Breckenridge Brewery has outgrown its Denver headquarters. The city's biggest beer maker is planning to build a brand-new, 125,000-square-foot brewery, tasting room, restaurant and visitors center on ten acres in the metro area, Westword.com reported on April, 11.

The estimated $15 mln project would enable the company to make 100,000 barrels of beer per year from the outset, and as much as 200,000 barrels down the road.

The brewery, which is now owned by the same holding company that controls the Wynkoop Brewing Company and its associated restaurants, has undergone double-digit sales and production growth over the past three years. Breckenridge will make close to 60,000 barrels of beer this year, up from 41,000 in 2011 and 31,000 in 2010.

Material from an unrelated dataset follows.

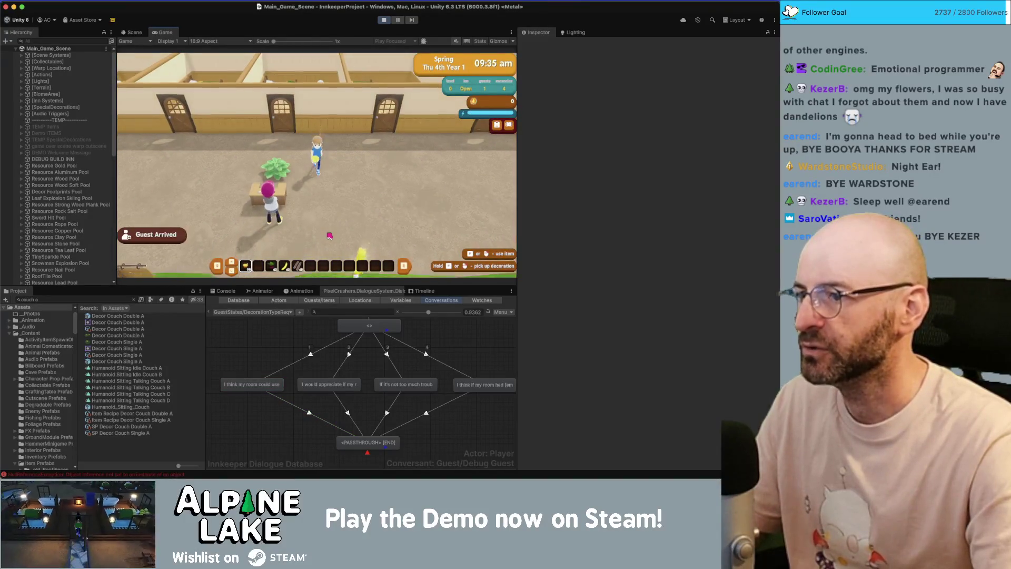
pyautogui.press('Return')
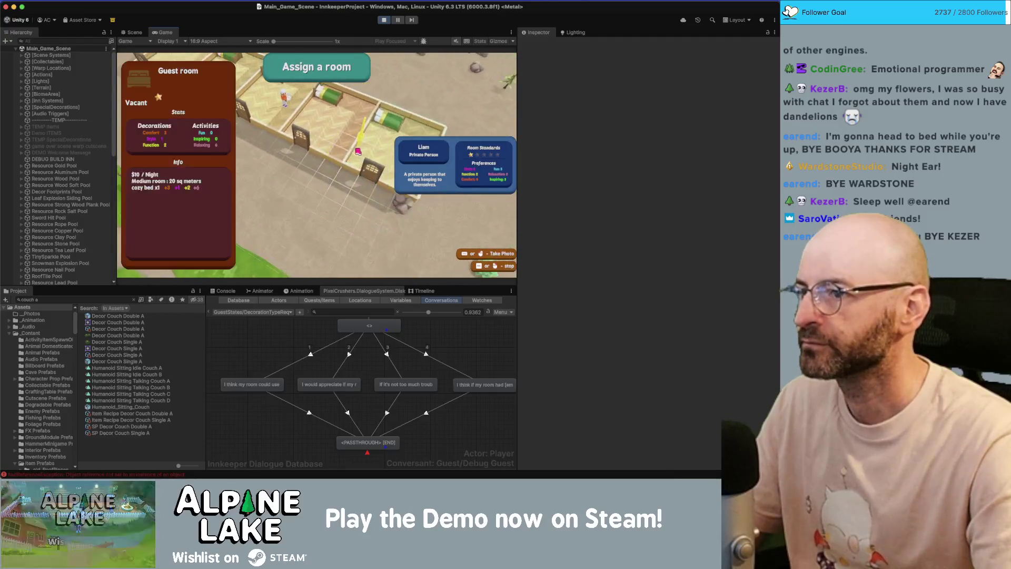
pyautogui.press('Return')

But Breckenridge operations manager and brewmaster Todd Usry projects that Breckenridge will brew at least 80,000 barrels next year and up to 130,000 barrels in 2015. "We are doing 300 barrels a day right now, which is about a 75,000 barrel clip already," he says.

Founded in the ski town of the same name in 1990, Breckenridge opened a second brewery at 2200 Blake Street in Denver in 1992. The company moved that operation to Kalamath Street four years later, but still runs the Blake Street restaurant.

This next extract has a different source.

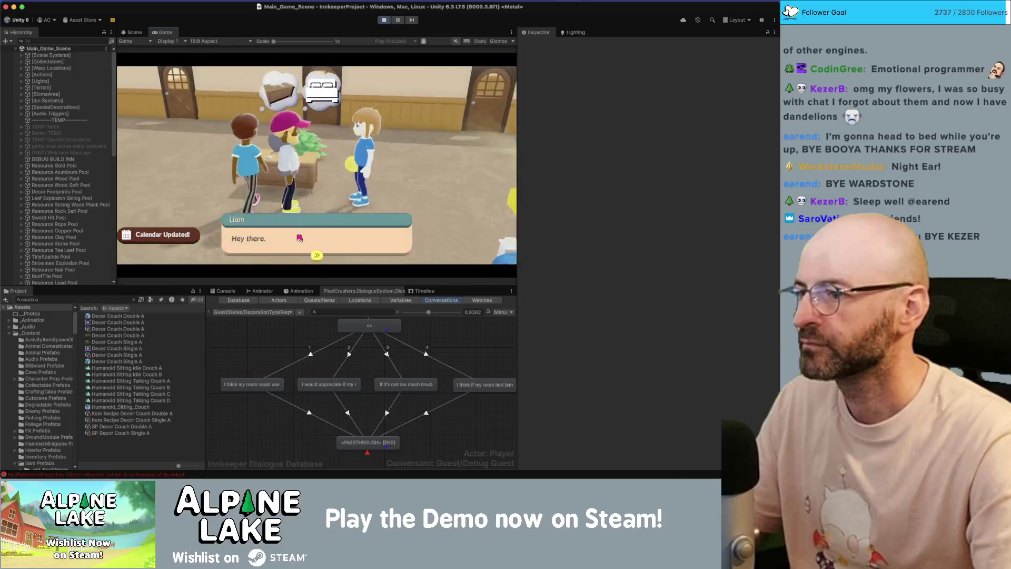
pyautogui.press('Return')
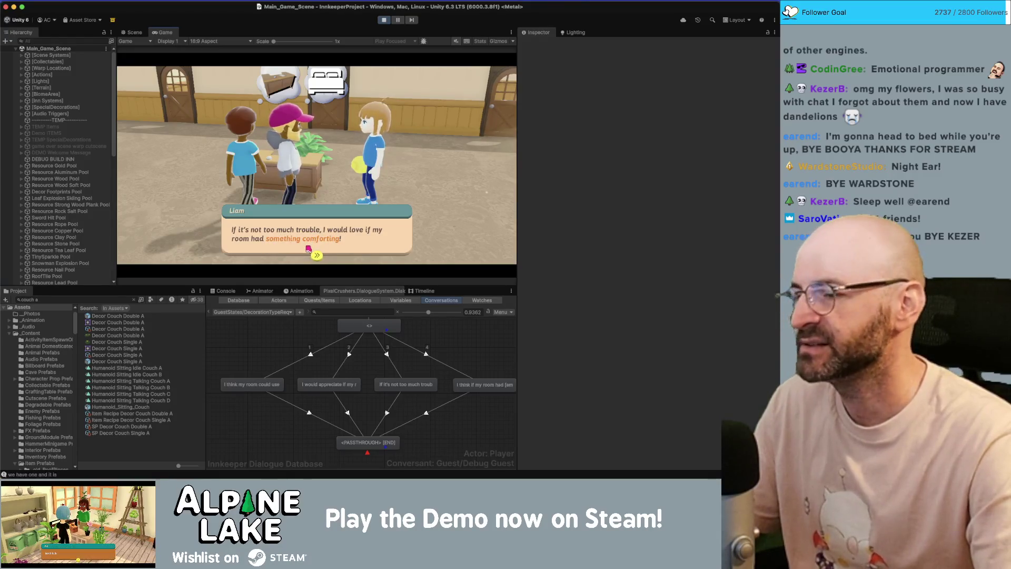
pyautogui.click(301, 243)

State Representative Jim Kerr says the brewery, its well-known name and its thirty to sixty jobs would be a boon to the area.

Kerr is also working on legislation that would allow brewpubs - businesses that operate breweries and restaurants on the same site - to increase the amount of beer they make from 60,000 to 300,000 barrels per year without changing their business model.

Breckenridge is currently the only Colorado brewery that's maxed out under the law. Other large brewery/restaurants - like Oskar Blues, Rock Bottom, and Mountain Sun - operate under different arrangements and with different licenses.

The success or failure of that legislation, which Kerr hopes to introduce next week, could affect Breckenridge's plans to some degree. But Usry says he still hopes to begin construction on a new facility by the end of this year. In fact, he is already meeting with manufacturers in order to buy all new equipment.

When that happens, he'd like to sell the Kalamath location - lock, stock and giant barrels - to another brewery, possibly even one from out of state. Because of the shortage of used brewery equipment, he thinks there could even be a bidding war for the facility.

Breckenridge isn't the only Colorado brewery looking to make a major move. Boulder's Avery Brewing is planning to relocate to a 5.6 acre campus in a different part of town, where it will build a new facility and restaurant; Dry Dock Brewing in Aurora and Longmont's Oskar Blues are also scouting out new locations.

And New Belgium Brewing in Fort Collins announced that it will build a second major brewing operation in Asheville, North Carolina, by 2015, joining California-based Sierra Nevada Brewing, which is also building a huge second facility in that state.